Compass can still be easily stapled. (In a manner of speaking...they already are!) Maybe it'd be a good idea to take another chomp at that apple after we've digested the chunk we're chewing right now?

Alaska Airlines will feed the Seattle operation with their airplanes, not Delta jets, not Delta crews.

1. Status quo? Where's the fire?
2. "For now"

No meaningful furlough protection for those hired after 2001.

Define "meaningful".

The reason this is happening is for growth and stability. There was no meaningful furlough protection FOR ANYBODY if both carriers went forward as stand-alones.

It appears a few stand-alone Legacy airlines might be furloughing soon. It appears the newly-merged DAL will not.

No effective commuter policy. With the addition of our Northwest brothers, the majority of Delta pilots will be commuters. There are no seats in back and not enough seats up front. When the airplanes begin getting shifted around the system, we will need positive space for communting. The Company also has the need for us to get to work.

You think "hats" is a touchy subject? Let's talk about "commuter rights"...and steps that should be taken to ensure a better quality of life for those who choose to live away from their base.

We have a very successful "Call in Honest" program at NWA. That, combined with the ability of commuters to book jumpseats before non-commuting pilots, ought to work until this lash-up reaches something close to "stability" (base-wise).

O.R.
Yes Voter.
 
I agree we need to get positive space commute from anywhere in the US. It should not be a conflict with duty time and we can write it in the JPWA to pacify management. It would cost very little as long as we could do it no sooner than five to seven days out and there had to be availability on the aircraft. It really is simple enough. That or put more mini bases around.
 
I agree we need to get positive space commute from anywhere in the US. It should not be a conflict with duty time and we can write it in the JPWA to pacify management. It would cost very little as long as we could do it no sooner than five to seven days out and there had to be availability on the aircraft. It really is simple enough. That or put more mini bases around.

Yeah...that'll solve any revenue problems!

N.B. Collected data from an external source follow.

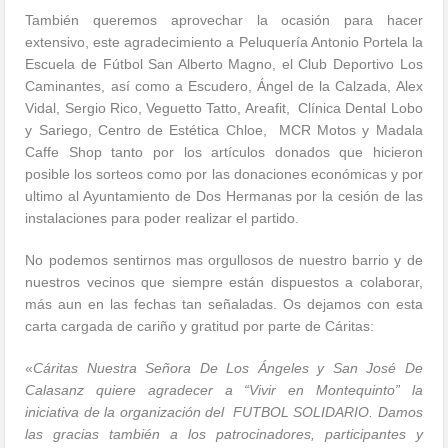
También queremos aprovechar la ocasión para hacer
extensivo, este agradecimiento a Peluquería Antonio Portela la
Escuela de Fútbol San Alberto Magno, el Club Deportivo Los
Caminantes, así como a Escudero, Ángel de la Calzada, Alex
Vidal, Sergio Rico, Veguetto Tatto, Areafit, Clínica Dental Lobo
y Sariego, Centro de Estética Chloe, MCR Motos y Madala
Caffe Shop tanto por los artículos donados que hicieron
posible los sorteos como por las donaciones económicas y por
ultimo al Ayuntamiento de Dos Hermanas por la cesión de las
instalaciones para poder realizar el partido.
No podemos sentirnos mas orgullosos de nuestro barrio y de
nuestros vecinos que siempre están dispuestos a colaborar,
más aun en las fechas tan señaladas. Os dejamos con esta
carta cargada de cariño y gratitud por parte de Cáritas:
«
Cáritas Nuestra Señora De Los Ángeles y San José De
Calasanz quiere agradecer a “Vivir en Montequinto” la
iniciativa de la organización del FUTBOL SOLIDARIO. Damos
las gracias también a los patrocinadores, participantes y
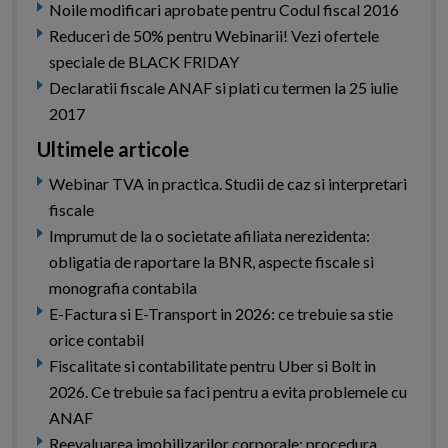
Noile modificari aprobate pentru Codul fiscal 2016
Reduceri de 50% pentru Webinarii! Vezi ofertele
speciale de BLACK FRIDAY
Declaratii fiscale ANAF si plati cu termen la 25 iulie
2017
Ultimele articole
Webinar TVA in practica. Studii de caz si interpretari
fiscale
Imprumut de la o societate afiliata nerezidenta:
obligatia de raportare la BNR, aspecte fiscale si
monografia contabila
E-Factura si E-Transport in 2026: ce trebuie sa stie
orice contabil
Fiscalitate si contabilitate pentru Uber si Bolt in
2026. Ce trebuie sa faci pentru a evita problemele cu
ANAF
Reevaluarea imobilizarilor corporale: procedura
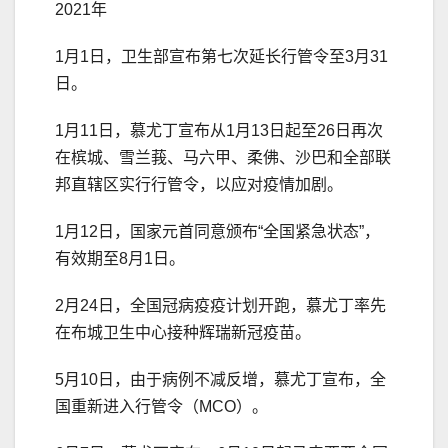
2021年
1月1日，卫生部宣布第七次延长行管令至3月31
日。
1月11日，慕尤丁宣布从1月13日起至26日再次
在槟城、雪兰莪、马六甲、柔佛、沙巴和全部联
邦直辖区实行行管令，以应对疫情加剧。
1月12日，国家元首同意颁布“全国紧急状态”，
有效期至8月1日。
2月24日，全国冠病疫疫计划开跑，慕尤丁率先
在布城卫生中心接种辉瑞新冠疫苗。
5月10日，由于病例不减反增，慕尤丁宣布，全
国重新进入行管令（MCO）。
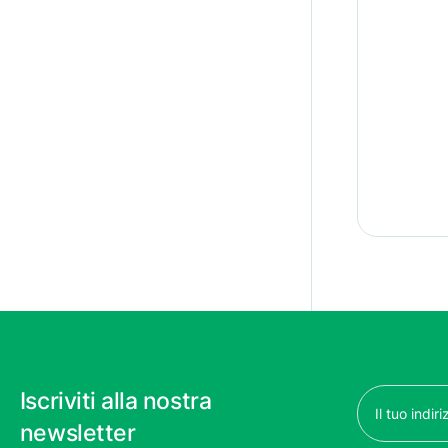
Email
Iscriviti alla nostra
(Obbligatorio)
newsletter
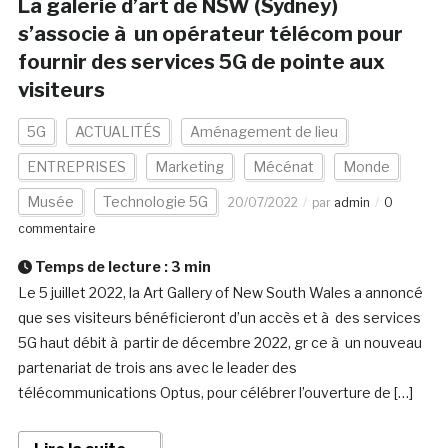
La galerie d’art de NSW (Sydney)
s’associe à un opérateur télécom pour
fournir des services 5G de pointe aux
visiteurs
5G
ACTUALITÉS
Aménagement de lieu
ENTREPRISES
Marketing
Mécénat
Monde
Musée
Technologie 5G
20/07/2022
par
admin
0
commentaire
Temps de lecture :
3
min
Le 5 juillet 2022, la Art Gallery of New South Wales a annoncé
que ses visiteurs bénéficieront d’un accès et à des services
5G haut débit à partir de décembre 2022, gr ce à un nouveau
partenariat de trois ans avec le leader des
télécommunications Optus, pour célébrer l’ouverture de […]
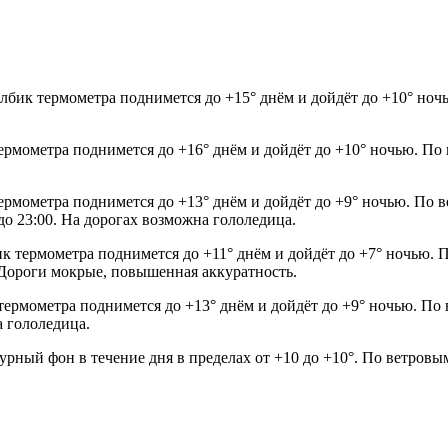
олбик термометра поднимется до +15° днём и дойдёт до +10° но
ермометра поднимется до +16° днём и дойдёт до +10° ночью. По 
ермометра поднимется до +13° днём и дойдёт до +9° ночью. По в
 до 23:00. На дорогах возможна гололедица.
ик термометра поднимется до +11° днём и дойдёт до +7° ночью. П
0. Дороги мокрые, повышенная аккуратность.
термометра поднимется до +13° днём и дойдёт до +9° ночью. По 
а гололедица.
урный фон в течение дня в пределах от +10 до +10°. По ветровы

Bump paying pax so you can live in East MommyTown.

*chortle*
 
See? There's something else I need to learn about Delta. At Delta, "Positive Space" means you go ahead of other non-revs.

At Northwest, it means...um...positive space.
 
Yeah...that'll solve any revenue problems!

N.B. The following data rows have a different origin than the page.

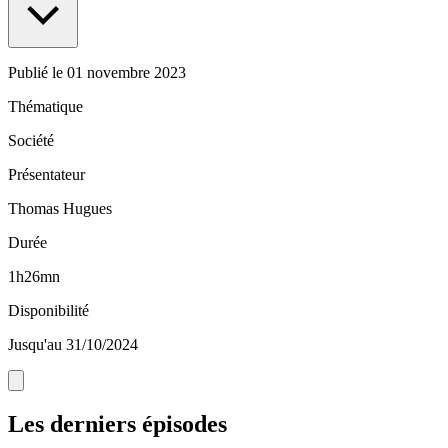
Publié le
01 novembre 2023
Thématique
Société
Présentateur
Thomas Hugues
Durée
1h26mn
Disponibilité
Jusqu'au 31/10/2024
Les derniers épisodes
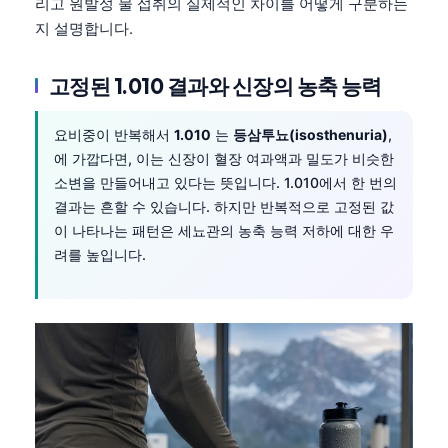
리고 원발성 물 섭취의 실제적인 차이를 어떻게 구분하는
지 설명합니다.
고정된 1.010 결과와 신장의 농축 능력
요비중이 반복해서
1.010
는
등삼투뇨(isosthenuria)
,
에 가깝다면, 이는 신장이 혈장 여과액과 밀도가 비슷한
소변을 만들어내고 있다는 뜻입니다. 1.010에서 한 번의
결과는 흔할 수 있습니다. 하지만 반복적으로 고정된 값
이 나타나는 패턴은 세뇨관의 농축 능력 저하에 대한 우
려를 높입니다.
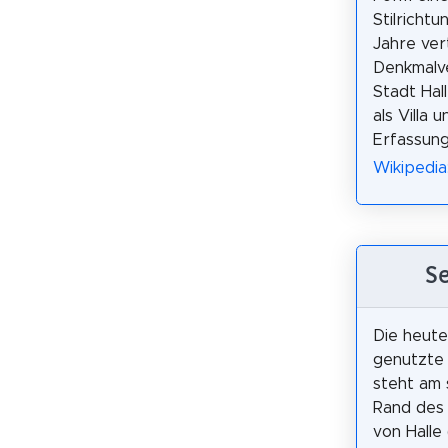
Stilricht
Jahre vert
Denkmalve
Stadt Hal
als Villa 
Erfassun
Wikipedia:
Se
Die heute 
genutzte
steht am 
Rand des
von Halle 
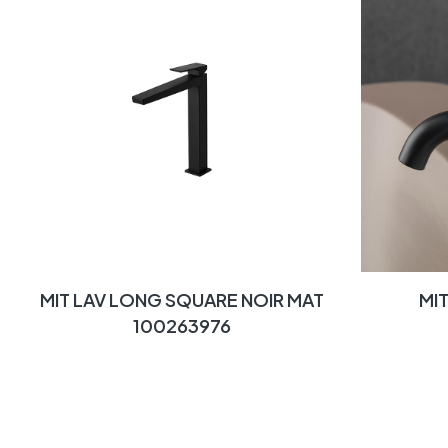
MIT LAV LONG SQUARE NOIR MAT
MI
100263976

Bump paying pax so you can live in East MommyTown.

*chortle*
Why not? The fractionals do it and it appears to be one of the better parts of their contracts.
 
Anyone have additional perspectives? I'm earnestly curious what Delta and Northwest pilots think.

We gave up the chance to open Section 6 next year with LOA 19. The JPWA gives us a 4 year+ deal with payraises that barely keep up with inflation must less recapturing anything lost in the blood bath leading up to BK. As you mentioned there is no real fix on scope and the chances of a DL west coast domestic operation look slim to none with the Alaska codeshare. Many look at this as our last chance to have any leverage with management. The combined company may be too big to have any credible strike threat. If we vote it down because it didn't meet our expectations for the next contract though, we're the A holes. No need for that though because NWA will almost certainly get their own LOA 19 while both sides work on a new JPWA.

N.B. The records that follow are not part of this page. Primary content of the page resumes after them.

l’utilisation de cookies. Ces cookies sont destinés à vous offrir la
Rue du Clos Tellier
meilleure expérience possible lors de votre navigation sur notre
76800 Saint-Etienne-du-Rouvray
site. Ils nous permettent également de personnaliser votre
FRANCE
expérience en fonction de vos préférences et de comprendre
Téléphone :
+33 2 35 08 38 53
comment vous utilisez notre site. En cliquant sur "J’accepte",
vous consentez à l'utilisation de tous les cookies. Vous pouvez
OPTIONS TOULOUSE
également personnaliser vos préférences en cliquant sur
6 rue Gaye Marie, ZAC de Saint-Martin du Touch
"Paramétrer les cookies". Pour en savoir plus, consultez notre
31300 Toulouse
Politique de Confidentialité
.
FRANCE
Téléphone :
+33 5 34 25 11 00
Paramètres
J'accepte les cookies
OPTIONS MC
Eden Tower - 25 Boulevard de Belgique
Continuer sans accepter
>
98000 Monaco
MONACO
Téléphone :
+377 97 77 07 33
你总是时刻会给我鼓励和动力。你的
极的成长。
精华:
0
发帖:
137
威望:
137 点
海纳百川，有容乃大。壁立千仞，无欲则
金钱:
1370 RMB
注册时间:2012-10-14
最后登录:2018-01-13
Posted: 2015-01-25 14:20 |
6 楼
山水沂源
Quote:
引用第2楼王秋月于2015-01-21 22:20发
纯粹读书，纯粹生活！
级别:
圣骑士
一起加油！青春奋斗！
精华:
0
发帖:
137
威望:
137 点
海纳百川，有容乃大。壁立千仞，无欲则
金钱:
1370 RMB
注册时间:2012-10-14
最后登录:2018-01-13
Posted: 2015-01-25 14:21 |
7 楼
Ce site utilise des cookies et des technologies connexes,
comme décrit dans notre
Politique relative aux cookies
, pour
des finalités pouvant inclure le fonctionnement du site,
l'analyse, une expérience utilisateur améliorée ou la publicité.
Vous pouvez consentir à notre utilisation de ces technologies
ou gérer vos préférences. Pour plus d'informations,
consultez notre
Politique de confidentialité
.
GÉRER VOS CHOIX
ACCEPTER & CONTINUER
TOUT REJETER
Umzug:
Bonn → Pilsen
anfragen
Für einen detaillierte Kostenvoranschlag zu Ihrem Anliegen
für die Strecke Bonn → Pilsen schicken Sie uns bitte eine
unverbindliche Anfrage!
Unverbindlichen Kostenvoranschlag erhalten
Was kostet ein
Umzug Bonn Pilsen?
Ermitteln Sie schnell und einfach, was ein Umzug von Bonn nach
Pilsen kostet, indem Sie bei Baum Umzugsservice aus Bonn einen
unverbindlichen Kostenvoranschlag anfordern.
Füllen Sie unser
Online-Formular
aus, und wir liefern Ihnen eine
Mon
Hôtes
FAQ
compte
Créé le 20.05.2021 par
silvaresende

I've heard people say we're lucky to be getting anything from the merger. I think that misses the point that if this passes we've basically signed our next contract here a little over a year early at one of the worst times for the aviation industry.
 
Last edited:
Positive space at DL means positive space just like it does at NW. I don't know what the other guy was talking about.

He was probably talking about an S1 or so (like an F1 at NWA).

Another DL nicety about nonrevving.. there is no F or Y nonrev priority. On any level of pass, if there are first class seats open and youre the next NRSA on the list, then you get a first class seat.